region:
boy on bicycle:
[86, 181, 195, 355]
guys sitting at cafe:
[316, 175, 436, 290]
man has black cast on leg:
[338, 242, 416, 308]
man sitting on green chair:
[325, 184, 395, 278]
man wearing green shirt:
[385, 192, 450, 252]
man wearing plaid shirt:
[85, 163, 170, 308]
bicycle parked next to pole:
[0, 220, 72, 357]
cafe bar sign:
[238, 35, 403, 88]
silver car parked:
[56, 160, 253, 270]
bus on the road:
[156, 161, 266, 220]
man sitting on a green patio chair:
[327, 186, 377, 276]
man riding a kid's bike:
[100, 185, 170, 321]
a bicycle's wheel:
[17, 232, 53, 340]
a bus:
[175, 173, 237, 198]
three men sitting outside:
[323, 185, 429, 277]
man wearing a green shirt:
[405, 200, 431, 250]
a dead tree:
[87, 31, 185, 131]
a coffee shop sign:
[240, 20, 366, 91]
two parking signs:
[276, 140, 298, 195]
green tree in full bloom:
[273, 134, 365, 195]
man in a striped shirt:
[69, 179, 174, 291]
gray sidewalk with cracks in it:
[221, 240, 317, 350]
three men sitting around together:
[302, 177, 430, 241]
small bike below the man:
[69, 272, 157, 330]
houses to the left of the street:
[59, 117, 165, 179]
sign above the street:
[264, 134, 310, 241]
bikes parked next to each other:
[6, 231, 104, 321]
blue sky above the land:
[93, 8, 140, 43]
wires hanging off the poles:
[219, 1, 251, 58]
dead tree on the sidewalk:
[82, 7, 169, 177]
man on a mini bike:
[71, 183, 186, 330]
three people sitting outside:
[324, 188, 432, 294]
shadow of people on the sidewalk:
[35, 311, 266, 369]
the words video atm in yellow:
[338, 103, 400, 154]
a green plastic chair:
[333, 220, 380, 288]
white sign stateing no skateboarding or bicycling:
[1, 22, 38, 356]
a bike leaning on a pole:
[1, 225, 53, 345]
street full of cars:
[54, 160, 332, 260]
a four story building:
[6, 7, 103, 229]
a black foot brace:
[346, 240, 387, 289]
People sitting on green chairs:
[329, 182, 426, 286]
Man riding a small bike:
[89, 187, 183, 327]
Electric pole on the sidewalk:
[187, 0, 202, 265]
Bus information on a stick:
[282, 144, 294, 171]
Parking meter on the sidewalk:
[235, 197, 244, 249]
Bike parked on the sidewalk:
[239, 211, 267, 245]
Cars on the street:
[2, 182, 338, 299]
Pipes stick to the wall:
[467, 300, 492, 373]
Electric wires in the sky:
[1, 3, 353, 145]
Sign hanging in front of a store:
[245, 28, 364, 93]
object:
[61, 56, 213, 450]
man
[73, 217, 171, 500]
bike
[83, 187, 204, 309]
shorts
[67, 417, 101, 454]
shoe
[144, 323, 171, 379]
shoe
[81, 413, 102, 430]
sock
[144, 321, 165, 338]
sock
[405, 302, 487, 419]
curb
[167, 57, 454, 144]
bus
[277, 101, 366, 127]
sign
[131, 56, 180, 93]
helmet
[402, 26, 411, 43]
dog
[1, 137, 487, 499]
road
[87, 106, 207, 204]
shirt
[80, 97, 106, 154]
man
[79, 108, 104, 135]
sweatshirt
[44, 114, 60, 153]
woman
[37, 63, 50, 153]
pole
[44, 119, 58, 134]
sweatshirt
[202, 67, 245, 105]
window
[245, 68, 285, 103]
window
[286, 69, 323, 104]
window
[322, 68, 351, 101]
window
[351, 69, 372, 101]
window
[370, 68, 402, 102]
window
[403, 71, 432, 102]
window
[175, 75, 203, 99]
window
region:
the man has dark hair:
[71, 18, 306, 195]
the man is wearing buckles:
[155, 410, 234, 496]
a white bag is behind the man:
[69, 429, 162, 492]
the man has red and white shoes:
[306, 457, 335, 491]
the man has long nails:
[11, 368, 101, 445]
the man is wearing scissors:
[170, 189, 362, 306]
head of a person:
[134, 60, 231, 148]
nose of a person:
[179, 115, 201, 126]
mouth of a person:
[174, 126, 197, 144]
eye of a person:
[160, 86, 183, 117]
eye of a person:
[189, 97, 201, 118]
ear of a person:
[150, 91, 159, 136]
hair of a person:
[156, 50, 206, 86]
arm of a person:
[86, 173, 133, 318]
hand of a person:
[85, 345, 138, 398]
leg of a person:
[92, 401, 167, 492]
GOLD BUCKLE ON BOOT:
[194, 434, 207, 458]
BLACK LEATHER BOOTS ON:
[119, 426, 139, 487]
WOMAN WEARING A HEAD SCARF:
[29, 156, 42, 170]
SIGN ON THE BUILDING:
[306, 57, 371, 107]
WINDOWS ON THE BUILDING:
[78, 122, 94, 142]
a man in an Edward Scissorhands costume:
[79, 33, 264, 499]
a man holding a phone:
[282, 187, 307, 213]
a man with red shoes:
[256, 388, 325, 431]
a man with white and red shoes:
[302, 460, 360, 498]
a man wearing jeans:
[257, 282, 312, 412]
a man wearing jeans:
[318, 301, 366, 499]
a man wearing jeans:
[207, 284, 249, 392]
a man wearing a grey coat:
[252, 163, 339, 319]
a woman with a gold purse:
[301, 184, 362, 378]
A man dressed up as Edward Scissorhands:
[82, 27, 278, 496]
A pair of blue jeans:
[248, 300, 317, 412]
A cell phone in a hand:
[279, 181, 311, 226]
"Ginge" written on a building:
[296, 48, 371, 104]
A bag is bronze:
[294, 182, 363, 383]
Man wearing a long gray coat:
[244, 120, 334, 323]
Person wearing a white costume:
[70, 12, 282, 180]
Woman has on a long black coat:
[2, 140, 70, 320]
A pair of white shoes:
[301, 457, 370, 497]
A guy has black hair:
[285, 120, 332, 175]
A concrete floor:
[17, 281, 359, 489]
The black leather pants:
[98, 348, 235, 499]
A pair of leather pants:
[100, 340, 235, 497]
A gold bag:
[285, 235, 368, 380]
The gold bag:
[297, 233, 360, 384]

= Brief =
Edit the stretch from the start of the records through the line containing "[235, 197, 244, 249]" by replacing "sidewalk" with "pavement" wherever it occurs. Leave everything else unchanged.

= Task result =
region:
boy on bicycle:
[86, 181, 195, 355]
guys sitting at cafe:
[316, 175, 436, 290]
man has black cast on leg:
[338, 242, 416, 308]
man sitting on green chair:
[325, 184, 395, 278]
man wearing green shirt:
[385, 192, 450, 252]
man wearing plaid shirt:
[85, 163, 170, 308]
bicycle parked next to pole:
[0, 220, 72, 357]
cafe bar sign:
[238, 35, 403, 88]
silver car parked:
[56, 160, 253, 270]
bus on the road:
[156, 161, 266, 220]
man sitting on a green patio chair:
[327, 186, 377, 276]
man riding a kid's bike:
[100, 185, 170, 321]
a bicycle's wheel:
[17, 232, 53, 340]
a bus:
[175, 173, 237, 198]
three men sitting outside:
[323, 185, 429, 277]
man wearing a green shirt:
[405, 200, 431, 250]
a dead tree:
[87, 31, 185, 131]
a coffee shop sign:
[240, 20, 366, 91]
two parking signs:
[276, 140, 298, 195]
green tree in full bloom:
[273, 134, 365, 195]
man in a striped shirt:
[69, 179, 174, 291]
gray pavement with cracks in it:
[221, 240, 317, 350]
three men sitting around together:
[302, 177, 430, 241]
small bike below the man:
[69, 272, 157, 330]
houses to the left of the street:
[59, 117, 165, 179]
sign above the street:
[264, 134, 310, 241]
bikes parked next to each other:
[6, 231, 104, 321]
blue sky above the land:
[93, 8, 140, 43]
wires hanging off the poles:
[219, 1, 251, 58]
dead tree on the pavement:
[82, 7, 169, 177]
man on a mini bike:
[71, 183, 186, 330]
three people sitting outside:
[324, 188, 432, 294]
shadow of people on the pavement:
[35, 311, 266, 369]
the words video atm in yellow:
[338, 103, 400, 154]
a green plastic chair:
[333, 220, 380, 288]
white sign stateing no skateboarding or bicycling:
[1, 22, 38, 356]
a bike leaning on a pole:
[1, 225, 53, 345]
street full of cars:
[54, 160, 332, 260]
a four story building:
[6, 7, 103, 229]
a black foot brace:
[346, 240, 387, 289]
People sitting on green chairs:
[329, 182, 426, 286]
Man riding a small bike:
[89, 187, 183, 327]
Electric pole on the pavement:
[187, 0, 202, 265]
Bus information on a stick:
[282, 144, 294, 171]
Parking meter on the pavement:
[235, 197, 244, 249]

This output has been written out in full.